Many synaesthetes experience colours when viewing letters or digits but a new research study involving academics from UCL, has for the first time, documented a similar phenomenon among users of signed languages.
Synaesthesia is a phenomenon in which perceptual experiences, such as colours, tastes, or smells are elicited by stimuli that are not usually associated with such experiences – such as letters or sounds.
For example, in the most common form of synaesthesia, known as ‘grapheme → colour synaesthesia’, letters or numbers are perceived as coloured.
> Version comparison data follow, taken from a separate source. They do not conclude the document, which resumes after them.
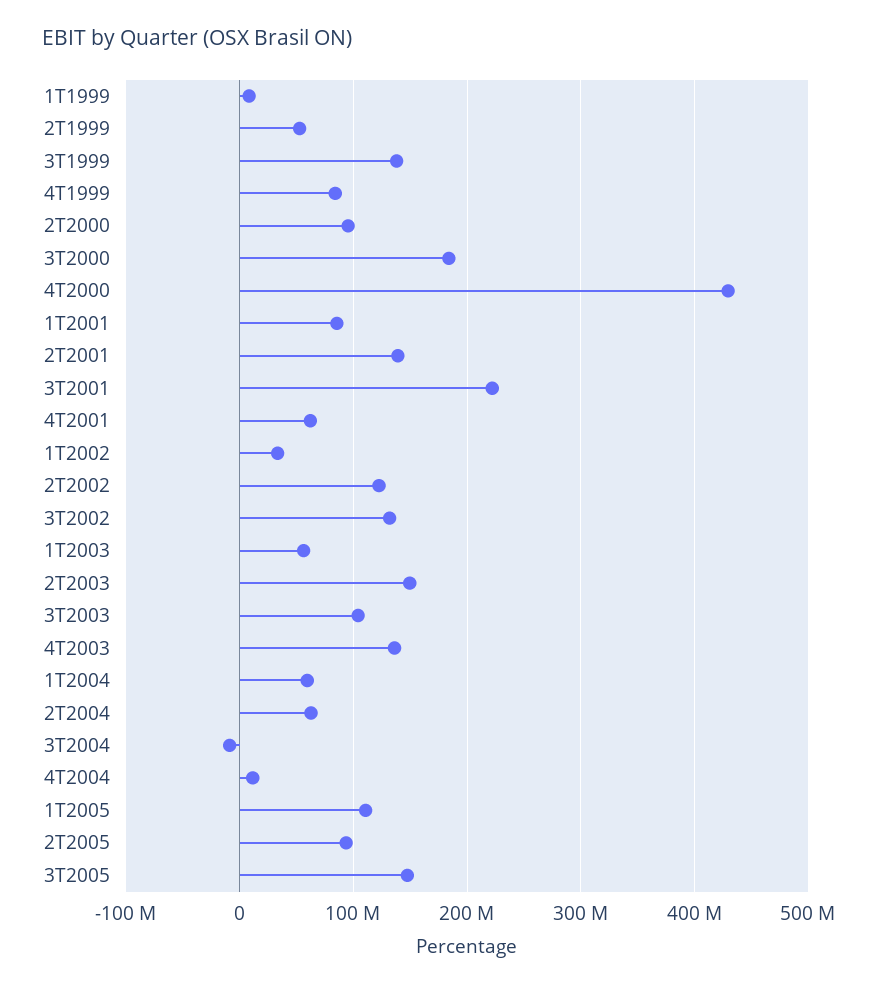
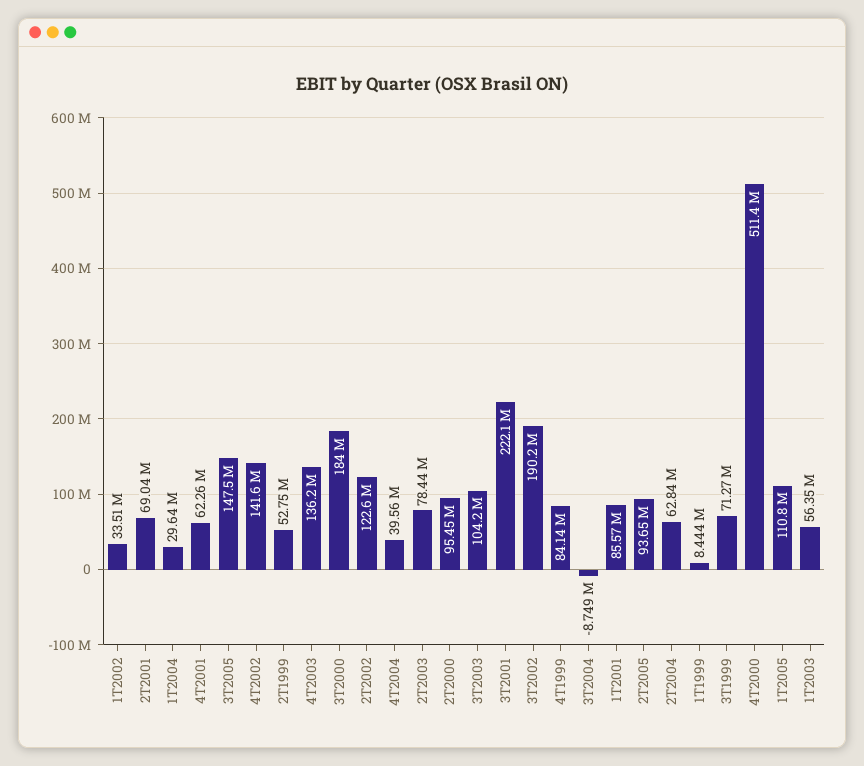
3T1999: 140000000 -> 71270000
4T2000: 430000000 -> 511400000
2T2001: 140000000 -> 69040000
3T2002: 130000000 -> 190200000
2T2003: 150000000 -> 78440000
1T2004: 60000000 -> 29640000
4T2004: 10000000 -> 39560000
4T2002: none -> 141600000

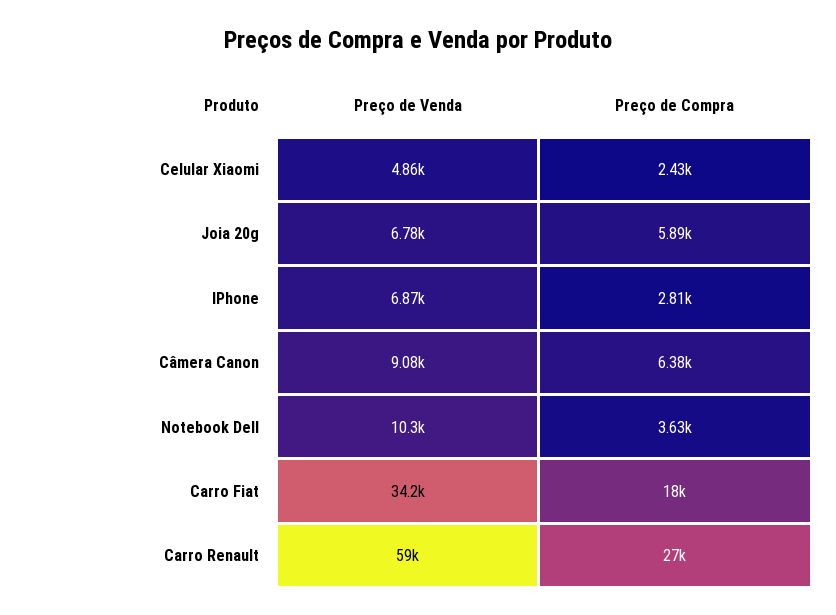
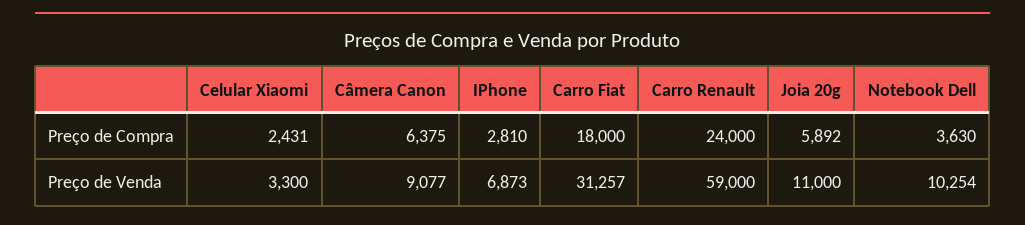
Preço de Venda, Celular Xiaomi: 4860 -> 3300
Preço de Venda, Joia 20g: 6780 -> 11000
Preço de Venda, Carro Fiat: 34200 -> 31257
Preço de Compra, Carro Renault: 27000 -> 24000

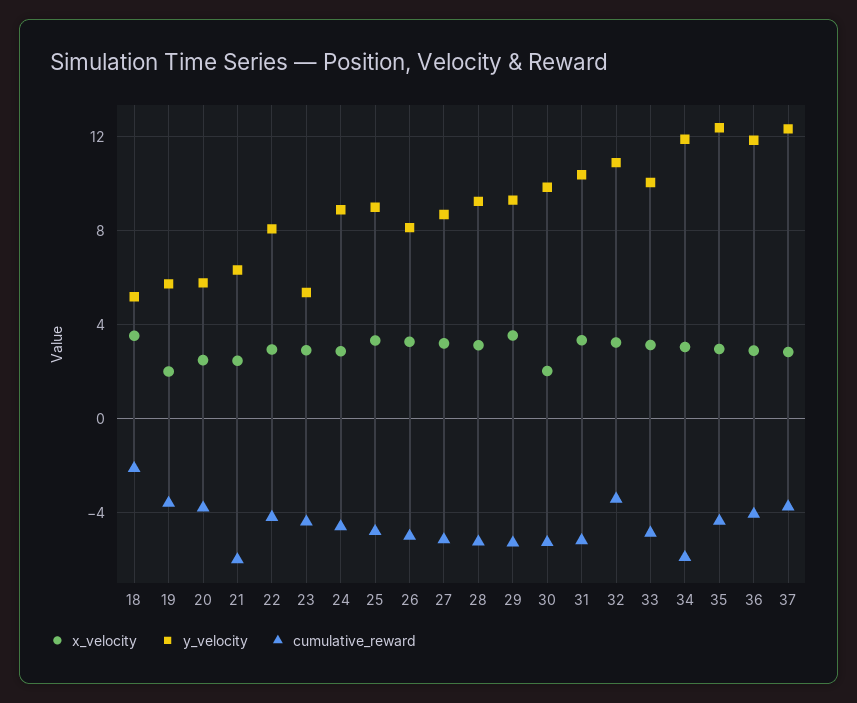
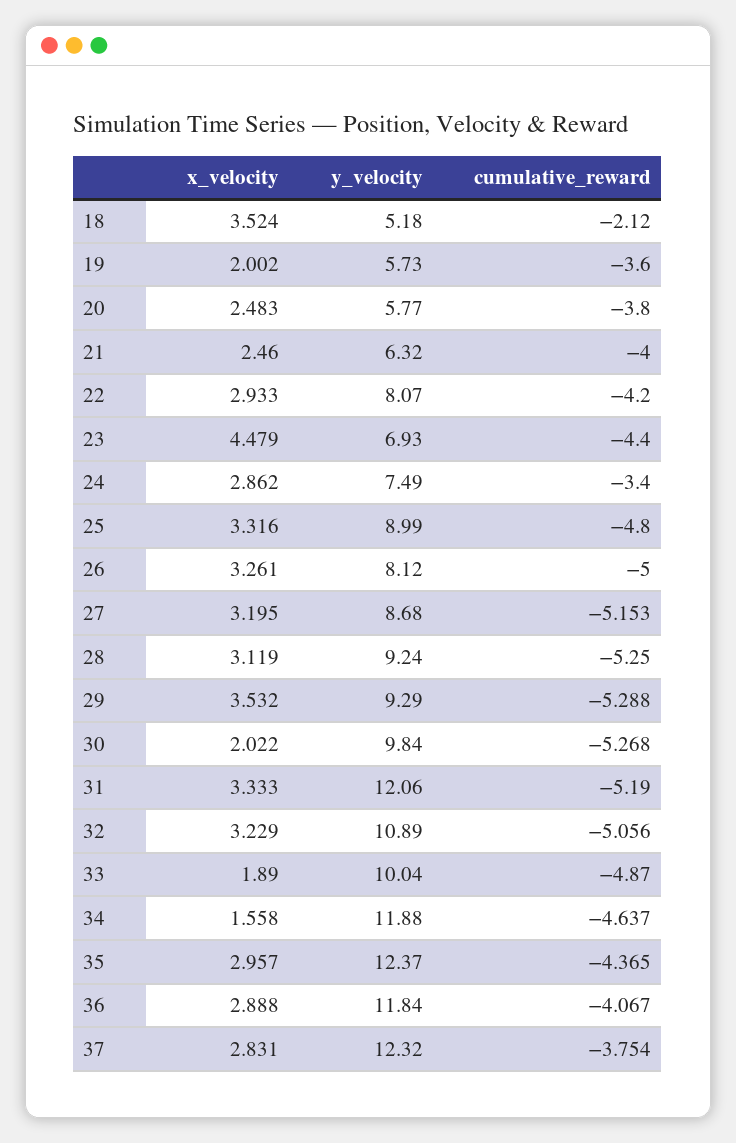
cumulative_reward, 21: -6 -> -4
x_velocity, 23: 3 -> 4.479
y_velocity, 23: 5.5 -> 6.93
y_velocity, 24: 9 -> 7.49
cumulative_reward, 24: -4.5 -> -3.4
y_velocity, 31: 10.5 -> 12.06
cumulative_reward, 32: -3.5 -> -5.056
x_velocity, 33: 3 -> 1.89
x_velocity, 34: 3 -> 1.558
cumulative_reward, 34: -6 -> -4.637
People who report a lifelong history of such experiences are known as ‘synaesthetes’ and it’s a condition that affects around 4% of the population.
While there has been a considerable amount of documented research into synaesthesia within reading, writing and speech, little is known as to whether the condition affects users of signed languages, and whether there is a transfer between written language and fingerspelling.
However, a new study recently published in the journal, Neurocase, has for the first time documented an equivalent synaesthesia amongst signed language users, with colours induced by manual fingerspelled letters and number signs.
Researchers, Dr. Joanna Atkinson and Prof Bencie Woll, from the Deafness, Cognition and Language Research Centre (DCAL), University College London, have collaborated with academics, Jamie Ward from the University of Sussex and David Eagleman of Baylor College of Medicine in Texas and presenter of BBC series ‘The Brain with David Eagleman’, to demonstrate that colour associations may also transfer from writing and fingerspelling systems but also this can occur within signed language based on perceptual similarity or articulatory features such as handshape.
Commenting on the publication, Dr Atkinson, said:
“The results from this collaborative project which has brought together world experts in synaesthesia with world experts in sign language research.
“Working with a mixed study cohort of hearing and signed language users – both of British Signed Language (BSL) and American Signed Language (ASL) – we discovered evidence that manual alphabet/numeral sign → colour synaesthesia exists within second-language users of two different signed languages, ASL and BSL.
“These findings fit with the notion that for most second-language learners, the transfer of colour into this system is primarily determined by conceptual meaning based on their first language but the colours can also be influenced by perceptual properties of the signs or fingerspelled letters themselves.
“This study also underlines the importance of broadening research to include signed languages because this casts new light on the mechanisms underpinning synaesthesia in general.”